Whether your home is old or newly constructed, get it tested for radon
For Immediate Release: Jan. 20, 2011
Media Contact: Communication Office
WAITSFIELD – Ward Smyth made it his business 30 years ago to be aware of – and understand how to – protect homeowners from exposure to radon gas. Every home Smyth has built or renovated has underground pipes vented through the roof, and a tough vinyl sheet under the concrete foundation to prevent the odorless radioactive gas from seeping through the basement and into the living quarters.
Breathing in too much radon gas is the nation’s second leading cause of lung cancer in the United States. Exposure to radon is especially hazardous for smokers. Radon, found naturally in the earth’s bedrock, typically enters a home through cracks, fissures and holes in the foundation or concrete slab.

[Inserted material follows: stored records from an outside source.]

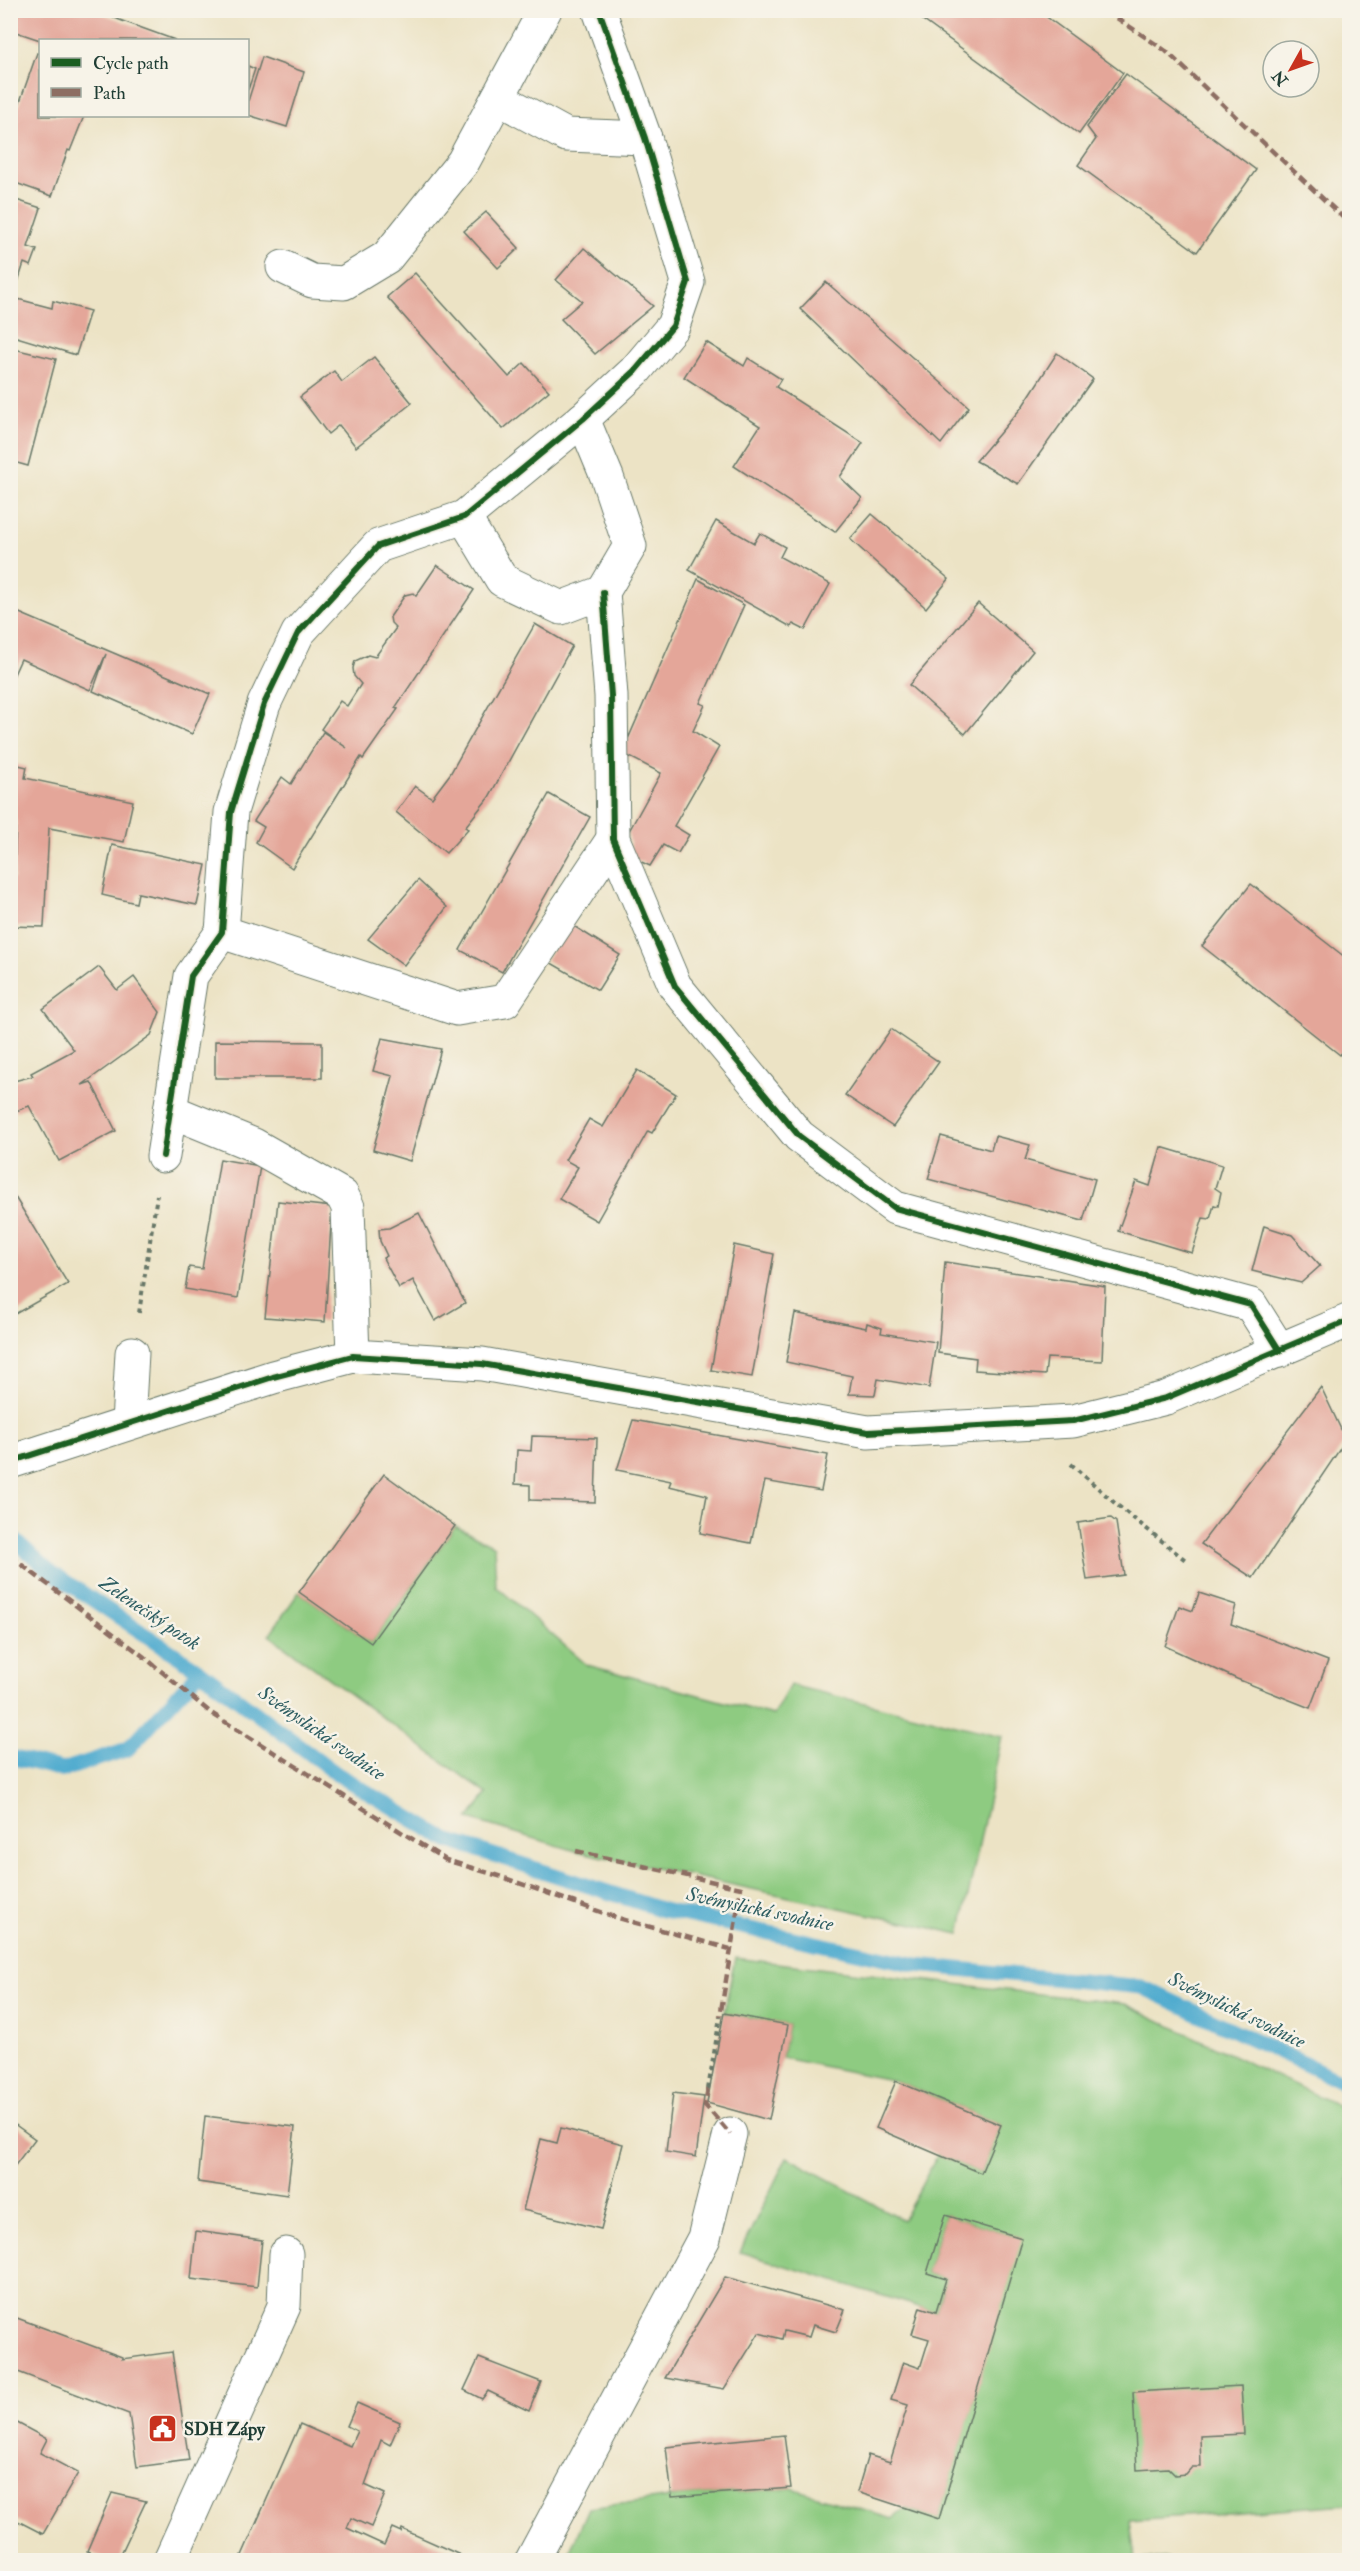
<svg xmlns="http://www.w3.org/2000/svg" width="1360" height="2571" font-family="'IM FELL Double Pica',serif">
	<style>
		.green { fill: #8ecb81; stroke: #56845a; stroke-width: 1.5 }
		.lines { fill: none; stroke-linecap: round; stroke-linejoin: round }
		.stream { stroke: #51accf; stroke-width: 15 }
		.building { fill: #e4a699 }
		.minor-casing { stroke: #677767; stroke-width: 35 }
		.path { stroke: #677767; stroke-width: 4; stroke-dasharray: 4.5 4.5; stroke-linecap: butt }
		.minor { stroke: #fff; stroke-width: 33 }
		.quiet { stroke: #8d6e63; stroke-width: 4.5; stroke-dasharray: 9 4.5; stroke-linecap: butt }
		.cycleway-casing { stroke: #f7f3e8; stroke-width: 10 }
		.cycleway { stroke: #1b5e20; stroke-width: 6 }
		.labels { text-anchor: middle; dominant-baseline: central; stroke-width: 5; stroke-linejoin: round; paint-order: stroke }
		.poi-label { font-size: 18px; font-weight: bold; fill: #1f3d34; stroke: #f7f3e8; text-anchor: start }
		.water-label { font-size: 20px; font-style: italic; fill: #2e5e62; stroke: #f7f3e8 }
	</style>
	<rect width="100%" height="100%" fill="#f7f3e8"/>
	<filter id="ink" filterUnits="userSpaceOnUse"><feTurbulence type="fractalNoise" baseFrequency=".0167" numOctaves="2"/><feDisplacementMap in="SourceGraphic" scale="12" xChannelSelector="R" yChannelSelector="G"/><feConvolveMatrix kernelMatrix="1 2 1 2 8 2 1 2 1" color-interpolation-filters="sRGB"/></filter>
	<filter id="wash" filterUnits="userSpaceOnUse"><feTurbulence type="fractalNoise" baseFrequency=".008" numOctaves="4" result="noise"/><feDisplacementMap in="SourceGraphic" scale="24" xChannelSelector="R" yChannelSelector="G"/><feGaussianBlur stdDeviation="1.35" result="paint"/><feColorMatrix in="noise" values="0 0 0 0 0 0 0 0 0 0 0 0 0 0 0 0 0 1.4 0 .05"/><feComposite in="paint" operator="in"/></filter>
	<g filter="url(#wash)">
		<rect width="100%" height="100%" fill="#ece3c5"/>
		<!-- green -->
		<g class="green">
			<path d="M 455,1526 L 494,1546 L 496,1586 L 587,1665 L 773,1715 L 790,1685 L 1002,1736 L 960,1934 L 576,1851 L 469,1819 L 487,1794 L 269,1635 L 299,1592 L 371,1643 Z"/>
			<path d="M 735,1958 L 1125,2004 L 1337,2105 L 1349,2120 L 1349,2504 L 1130,2520 L 1135,2560 L 1168,2558 L 1169,2560 L 566,2560 L 589,2508 L 672,2497 L 791,2488 L 892,2519 L 906,2509 L 939,2518 L 1021,2238 L 945,2215 L 927,2273 L 946,2279 L 936,2312 L 740,2252 L 787,2157 L 903,2220 L 938,2154 L 981,2173 L 1001,2125 L 896,2081 L 782,2058 L 788,2025 L 724,2013 Z"/>
		</g>
		<g class="lines">
			<!-- stream -->
			<g class="stream">
				<path d="M 10,1536 L 51,1572 L 200,1671 L 128,1749 L 63,1770 L 10,1757"/>
				<path d="M 200,1671 L 337,1774 L 447,1840 L 663,1910 L 917,1965 L 1142,1987 L 1341,2081 L 1350,2088"/>
			</g>
		</g>
		<g id="blocks">
			<!-- building -->
			<g class="building">
				<path d="M 11,10 L 92,10 L 175,40 L 40,40 L 10,30 Z"/>
				<path d="M 909,10 L 1037,10 L 1123,73 L 1079,134 Z"/>
				<path d="M 37,53 L 40,54 L 40,116 L 84,116 L 70,151 L 68,150 L 52,196 L 10,181 L 10,130 Z"/>
				<path d="M 262,57 L 304,72 L 287,127 L 248,115 L 248,101 Z"/>
				<path d="M 248,66 L 255,69 L 248,90 Z"/>
				<path d="M 1126,74 L 1256,170 L 1197,252 L 1078,165 L 1096,139 L 1087,127 Z"/>
				<path d="M 10,198 L 41,208 L 28,247 L 37,250 L 31,266 L 24,263 L 17,285 L 10,283 Z"/>
				<path d="M 486,212 L 519,248 L 498,268 L 464,231 Z"/>
				<path d="M 584,248 L 653,306 L 595,354 L 561,319 L 582,301 L 556,280 Z"/>
				<path d="M 415,273 L 509,377 L 524,363 L 549,391 L 503,429 L 387,297 Z"/>
				<path d="M 826,282 L 969,407 L 941,444 L 800,309 Z"/>
				<path d="M 10,297 L 52,308 L 53,301 L 90,311 L 76,355 L 10,335 Z"/>
				<path d="M 706,342 L 744,366 L 748,358 L 781,379 L 776,387 L 863,443 L 840,477 L 862,498 L 835,532 L 734,466 L 760,426 L 684,377 Z"/>
				<path d="M 10,348 L 56,359 L 28,466 L 10,461 Z"/>
				<path d="M 1057,353 L 1093,379 L 1018,484 L 976,461 L 1022,407 Z"/>
				<path d="M 374,357 L 412,403 L 356,447 L 339,425 L 328,434 L 300,397 L 334,371 L 342,382 Z"/>
				<path d="M 872,514 L 949,579 L 926,608 L 850,539 Z"/>
				<path d="M 716,521 L 754,543 L 760,533 L 785,547 L 780,557 L 830,584 L 805,630 L 793,624 L 791,627 L 689,570 Z"/>
				<path d="M 437,565 L 474,590 L 395,708 L 398,709 L 363,759 L 361,757 L 292,868 L 256,842 L 264,827 L 254,821 L 282,777 L 291,784 L 323,732 L 347,748 L 321,729 L 340,701 L 347,706 L 361,684 L 354,676 L 353,668 L 355,661 L 368,655 L 375,657 L 396,628 L 391,623 L 390,617 L 405,595 L 413,593 L 416,596 Z"/>
				<path d="M 698,579 L 744,605 L 700,703 L 705,705 L 693,731 L 719,747 L 674,826 L 689,835 L 678,853 L 663,845 L 650,866 L 633,858 L 628,833 L 661,773 L 622,753 Z"/>
				<path d="M 978,603 L 1033,651 L 965,734 L 909,685 Z"/>
				<path d="M 10,609 L 210,694 L 192,734 L 93,691 L 106,654 L 90,690 L 21,659 L 10,683 Z"/>
				<path d="M 535,624 L 572,646 L 489,797 L 465,827 L 468,829 L 446,853 L 396,812 L 415,786 L 432,798 L 450,774 Z"/>
				<path d="M 10,763 L 27,767 L 25,778 L 133,801 L 124,842 L 49,828 L 44,927 L 10,926 L 10,878 L 14,879 L 16,820 L 10,819 Z"/>
				<path d="M 549,794 L 590,817 L 502,972 L 460,950 Z"/>
				<path d="M 112,845 L 206,865 L 197,905 L 138,893 L 136,903 L 102,895 Z"/>
				<path d="M 418,880 L 447,907 L 404,965 L 368,939 Z"/>
				<path d="M 1251,884 L 1350,961 L 1350,1043 L 1340,1055 L 1202,946 Z"/>
				<path d="M 569,923 L 620,955 L 598,990 L 546,960 Z"/>
				<path d="M 99,967 L 117,990 L 134,977 L 160,1012 L 151,1035 L 82,1085 L 91,1082 L 116,1131 L 59,1161 L 29,1106 L 16,1111 L 13,1103 L 10,1103 L 10,1082 L 33,1076 L 31,1073 L 74,1050 L 43,1009 Z"/>
				<path d="M 891,1029 L 939,1062 L 893,1127 L 845,1095 Z"/>
				<path d="M 382,1038 L 441,1049 L 410,1161 L 373,1150 L 393,1076 L 373,1071 Z"/>
				<path d="M 215,1041 L 322,1042 L 322,1078 L 215,1078 Z"/>
				<path d="M 637,1070 L 676,1094 L 652,1133 L 648,1131 L 597,1221 L 559,1199 L 578,1167 L 565,1160 L 589,1119 L 603,1127 Z"/>
				<path d="M 941,1136 L 991,1150 L 995,1136 L 1030,1145 L 1025,1160 L 1095,1179 L 1083,1221 L 928,1179 Z"/>
				<path d="M 1161,1147 L 1222,1165 L 1215,1188 L 1221,1192 L 1218,1206 L 1214,1205 L 1210,1219 L 1203,1218 L 1192,1253 L 1118,1231 L 1136,1181 L 1150,1186 Z"/>
				<path d="M 220,1159 L 260,1166 L 238,1298 L 185,1289 L 189,1267 L 202,1269 Z"/>
				<path d="M 10,1189 L 68,1284 L 15,1314 L 10,1307 Z"/>
				<path d="M 278,1201 L 332,1207 L 325,1322 L 265,1317 Z"/>
				<path d="M 419,1213 L 465,1303 L 435,1321 L 413,1280 L 399,1288 L 383,1258 L 387,1256 L 380,1241 L 379,1229 L 389,1228 Z"/>
				<path d="M 1264,1226 L 1292,1235 L 1320,1266 L 1301,1283 L 1252,1271 Z"/>
				<path d="M 734,1245 L 774,1254 L 752,1377 L 711,1370 Z"/>
				<path d="M 945,1262 L 1105,1286 L 1102,1361 L 1047,1358 L 1045,1375 L 975,1370 L 976,1358 L 938,1353 Z"/>
				<path d="M 795,1313 L 866,1328 L 867,1323 L 882,1328 L 881,1333 L 936,1342 L 929,1388 L 878,1379 L 875,1395 L 849,1394 L 852,1376 L 786,1362 Z"/>
				<path d="M 1321,1387 L 1346,1440 L 1253,1578 L 1201,1544 Z"/>
				<path d="M 633,1420 L 828,1455 L 821,1491 L 765,1481 L 751,1543 L 700,1533 L 707,1495 L 669,1486 L 671,1481 L 617,1470 Z"/>
				<path d="M 532,1436 L 597,1438 L 595,1502 L 530,1500 L 530,1485 L 515,1484 L 517,1450 L 531,1451 Z"/>
				<path d="M 384,1474 L 455,1526 L 371,1643 L 299,1592 Z"/>
				<path d="M 1111,1518 L 1116,1522 L 1124,1575 L 1087,1580 L 1078,1523 Z"/>
				<path d="M 1199,1593 L 1236,1605 L 1231,1624 L 1328,1661 L 1310,1708 L 1237,1679 L 1165,1646 L 1179,1606 L 1193,1611 Z"/>
				<path d="M 724,2013 L 788,2025 L 769,2120 L 707,2103 Z"/>
				<path d="M 896,2081 L 1001,2125 L 981,2173 L 876,2128 Z"/>
				<path d="M 673,2093 L 704,2097 L 696,2157 L 666,2152 Z"/>
				<path d="M 205,2116 L 295,2127 L 287,2195 L 198,2182 Z"/>
				<path d="M 10,2121 L 35,2139 L 10,2172 Z"/>
				<path d="M 561,2128 L 623,2144 L 601,2229 L 523,2210 L 541,2139 L 557,2143 Z"/>
				<path d="M 945,2215 L 1022,2238 L 939,2519 L 857,2492 L 868,2455 L 890,2462 L 908,2405 L 891,2400 L 903,2362 L 920,2368 L 929,2339 L 912,2334 L 920,2307 L 936,2312 L 946,2279 L 927,2273 Z"/>
				<path d="M 196,2231 L 262,2240 L 257,2287 L 191,2279 Z"/>
				<path d="M 725,2277 L 845,2310 L 836,2332 L 813,2325 L 809,2337 L 784,2331 L 782,2339 L 759,2333 L 724,2389 L 665,2378 Z"/>
				<path d="M 17,2318 L 122,2357 L 122,2359 L 172,2352 L 189,2460 L 137,2467 L 129,2414 L 10,2369 L 10,2334 Z"/>
				<path d="M 479,2358 L 541,2382 L 529,2411 L 488,2391 L 482,2399 L 464,2390 Z"/>
				<path d="M 1241,2386 L 1244,2434 L 1200,2436 L 1201,2467 L 1192,2467 L 1186,2474 L 1175,2475 L 1168,2468 L 1137,2470 L 1133,2392 Z"/>
				<path d="M 357,2403 L 400,2422 L 390,2445 L 381,2440 L 365,2485 L 385,2494 L 371,2527 L 351,2518 L 347,2528 L 384,2545 L 392,2528 L 401,2532 L 402,2529 L 460,2555 L 458,2560 L 240,2560 L 300,2424 L 350,2446 L 357,2431 L 347,2426 Z"/>
				<path d="M 10,2419 L 47,2439 L 40,2453 L 78,2473 L 43,2534 L 10,2517 Z"/>
				<path d="M 784,2435 L 791,2488 L 672,2497 L 666,2447 Z"/>
				<path d="M 112,2493 L 146,2501 L 118,2560 L 106,2560 L 87,2551 Z"/>
			</g>
		</g>
	</g>
	<g filter="url(#ink)">
		<use href="#blocks" fill-opacity="0" stroke="#677767" stroke-width="1.5"/>
		<g class="lines">
			<defs>
				<g id="minor">
					<path d="M 498,98 L 566,135 L 645,138"/>
					<path d="M 283,267 L 312,281 L 344,283 L 387,257 L 463,162 L 545,10"/>
					<path d="M 464,517 L 502,580 L 561,608 L 603,592 L 630,546 L 607,477 L 583,419"/>
					<path d="M 603,592 L 611,696 L 613,839 L 675,986 L 799,1136 L 895,1208 L 1251,1305 L 1280,1351"/>
					<path d="M 222,932 L 457,1009 L 505,1001 L 613,839"/>
					<path d="M 171,1111 L 254,1145 L 342,1195 L 348,1207 L 353,1356"/>
					<path d="M 163,1156 L 191,976 L 222,932 L 231,812 L 264,704 L 298,633 L 378,546 L 464,517 L 583,419 L 635,371 L 673,326 L 688,282 L 645,138 L 599,10"/>
					<path d="M 128,1423 L 132,1353"/>
					<path d="M 10,1462 L 273,1377 L 353,1356 L 482,1364 L 868,1432 L 1073,1421 L 1166,1398 L 1350,1320"/>
					<path d="M 170,2560 L 284,2306 L 286,2254"/>
					<path d="M 532,2560 L 704,2238 L 730,2134"/>
				</g>
			</defs>
			<!-- minor casing -->
			<use href="#minor" class="minor-casing"/>
			<!-- path -->
			<g class="path">
				<path d="M 139,1313 L 157,1195"/>
				<path d="M 1071,1464 L 1117,1505 L 1188,1562"/>
				<path d="M 708,2089 L 720,2017"/>
			</g>
			<!-- minor -->
			<use href="#minor" class="minor"/>
			<!-- quiet -->
			<g class="quiet">
				<path d="M 1105,10 L 1166,51 L 1350,224"/>
				<path d="M 10,1556 L 143,1656 L 211,1713 L 446,1860 L 502,1877 L 618,1918 L 730,1949"/>
				<path d="M 576,1851 L 741,1888 L 720,2017"/>
				<path d="M 708,2089 L 705,2105 L 730,2134"/>
			</g>
			<defs>
				<g id="cycleway">
					<path d="M 603,592 L 611,696 L 613,839 L 675,986 L 799,1136 L 895,1208 L 1251,1305 L 1280,1351"/>
					<path d="M 163,1156 L 191,976 L 222,932 L 231,812 L 264,704 L 298,633 L 378,546 L 464,517 L 583,419 L 635,371 L 673,326 L 688,282 L 645,138 L 599,10"/>
					<path d="M 10,1462 L 273,1377 L 353,1356 L 482,1364 L 868,1432 L 1073,1421 L 1166,1398 L 1350,1320"/>
				</g>
			</defs>
			<!-- cycleway casing -->
			<use href="#cycleway" class="cycleway-casing"/>
			<!-- cycleway -->
			<use href="#cycleway" class="cycleway"/>
		</g>
	</g>
	<!-- icons -->
	<defs>
		<symbol id="civic-square" viewBox="-11 -11 22 22"><rect x="-9" y="-9" width="18" height="18" rx="4" fill="#c8321e" stroke="#f7f3e8"/><path d="M-.6-6.5H3V-4.5H.6V-3L4-1V1h2V6H-6V1h2V-1L-.6-3ZM-1.2 2.5V6h2.4V2.5Z" fill="#fff"/></symbol>
	</defs>
	<g fill-rule="evenodd">
		<use href="#civic-square" x="146" y="2412" width="33" height="33"/>
	</g>
	<g class="labels">
		<!-- poi labels -->
		<g class="poi-label">
			<text x="184" y="2429">SDH Zápy</text>
		</g>
		<!-- water labels -->
		<g class="water-label">
			<text transform="translate(150 1613) rotate(34)">Zelenečský potok</text>
			<text transform="translate(322 1733) rotate(35)">Svémyslická svodnice</text>
			<text transform="translate(760 1909) rotate(12)">Svémyslická svodnice</text>
			<text transform="translate(1237 2010) rotate(26)">Svémyslická svodnice</text>
		</g>
	</g>
	<!-- margin -->
	<rect width="1360" height="2571" fill="none" stroke="#f7f3e8" stroke-width="36"/>
	<!-- legend -->
	<rect x="39" y="39" width="210" height="78" fill="#f7f3e8" stroke="#a1aaa0" stroke-width="1.5"/>
	<rect x="51" y="58" width="30" height="9" fill="#1b5e20" stroke="#a1aaa0" stroke-width="1.5"/>
	<text x="93" y="69" font-size="18" fill="#1f3d34">Cycle path</text>
	<rect x="51" y="88" width="30" height="9" fill="#8d6e63" stroke="#a1aaa0" stroke-width="1.5"/>
	<text x="93" y="99" font-size="18" fill="#1f3d34">Path</text>
	<!-- north arrow -->
	<g transform="translate(1291 69) rotate(230)"><circle r="28" fill="#f7f3e8" stroke="#a1aaa0" stroke-width="1.5"/>
	<path d="M0-4.5L10 22L0 15L-10 22Z" fill="#c8321e"/>
	<text y="-9" font-size="16" font-weight="bold" text-anchor="middle" fill="#1f3d34">N</text>
	</g>
</svg>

A house can act like a large chimney, with warm air rising and escaping out upper floor windows and through cracks in the attic. This creates a vacuum at the lowest level of the house, which can pull the radon from the bedrock and soil into the house. The best way to prevent exposure to radon in new housing is to build in a vent pipe system and fan, which pulls radon from beneath the house and vents it to the outside. The only way to know if your home has radon is to test for it.
Smyth, 59, who founded Turtle Creek Builders in Waitsfield, Vt. in 2000, estimates the approximate $350 cost of building in a radon system is one aspect of the homebuilding process that is non-negotiable with home buyers.
Smyth said he knew a friend from college who built a home in Connecticut that had radon and no way to fix the problem. His friend had to re-do the home’s foundation and tear up the slab, which was expensive back in the 1980s before there were lower cost mitigation techniques.
“If anyone asked me if they could save the $350 and opt out of the underground pipes, I would tell them – ‘We could also save money by putting a tarp over the house instead of a roof – but we don’t do things that way.’”
Only an estimated 10 percent of Vermont homes have been tested for radon, and of these, one in eight homes has radon above the action level of 4 pCi/L. Although it's easy to build a new home radon resistant, if a person's home was not built using radon resistant techniques and the odorless gas is detected, it's still easy to fix.
Test Your Home for Radon:
January is National Radon Action Month, and winter is the best time to test for radon.
Vermonters can order free long-term radon test kits from the Vermont Department of Health. Health officials recommend a long-term (three to 12 months) radon test as the most accurate way to measure radon levels in your home. If test results show that you have high levels of radon in your air, a mitigation system can be installed at a cost of approximately $800-$2,000.